[Dataset entries]
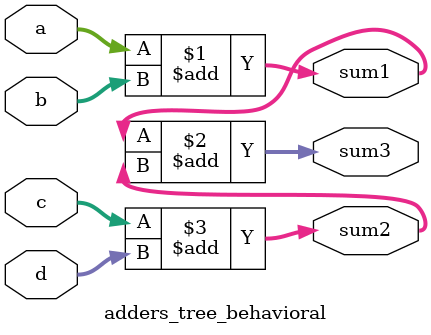
<source format=v>

`timescale 1us/1ns

module adders_tree_behavioral(
   input [3:0] a,
   input [3:0] b,
   input [7:0] c,
   input [7:0] d,
   output [4:0] sum1,
   output [8:0] sum2,
   output [9:0] sum3
);
  
  // The order of the assignments in NOT important
  assign sum1 = a + b;
  assign sum3 = sum1 + sum2;
  assign sum2 = c + d;
  
endmodule

</source>
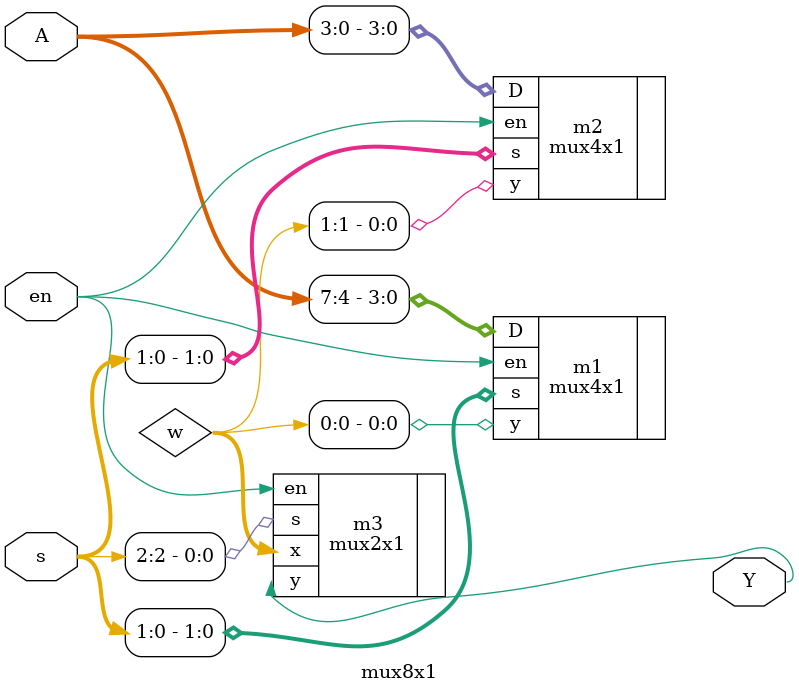
<source format=v>
`timescale 1ns / 1ps


module mux8x1(output Y, input [7:0]A, input [2:0]s, input en);
wire [1:0]w;

    //Logic
    mux4x1 m1(.y(w[0]), .en(en), .D(A[7:4]), .s(s[1:0]));
    mux4x1 m2(.y(w[1]), .en(en), .D(A[3:0]), .s(s[1:0]));
    
    mux2x1 m3(.y(Y), .en(en), .x(w), .s(s[2]));

endmodule

</source>
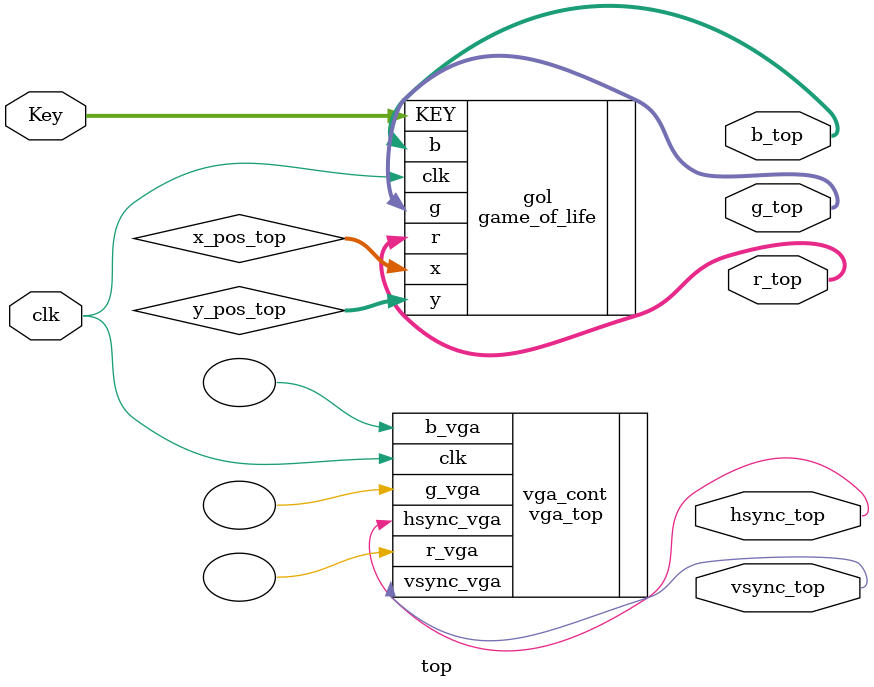
<source format=v>
`timescale 1ns / 1ps


module top(
           input clk,
           input [3:0] Key,
           output [3:0] r_top,
           output [3:0] g_top,
           output [3:0] b_top, // taken as display_grid's output 
           output hsync_top, vsync_top
    );
    //test
    wire [3:0] r_vga;
    wire [3:0] g_vga;
    wire [3:0] b_vga;
    wire [9:0] x_pos_top;
    wire [9:0] y_pos_top; // outputted from vga_controler -> input to GOL
    //wire r_top, g_top, b_top; // GOL output -> display grid -> outputted to this wire for use in TOP output to VGA
    //wire clk_25;
    wire clk_enable;
    // create LED input check
   // clk_en clk_en(.clk(clk), .en(clk_enable));
    //clk_div             clk_div(.clk(clk), .q(clk_25)); 
    vga_top             vga_cont(.clk(clk), .hsync_vga(hsync_top), .vsync_vga(vsync_top), .r_vga(), .g_vga(), .b_vga()); // instead of a universal 25clk we instantiate 2 instances of clk_div to drive our vga clock
    //vga_controller      vga(.pixel_clk(clk_25), .reset(), .inside_video(), .hsync(hsync_top), .vsync(vsync_top), .x_pos(x_pos_top), .y_pos(y_pos_top));
    game_of_life        gol(.KEY(Key), .clk(clk), .x(x_pos_top), .y(y_pos_top), .r(r_top), .g(g_top), .b(b_top));
    
endmodule
</source>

> Exercise goal
The answer should be a single number: the count of lines in the records that hold the string "outputted".

> Task answer
2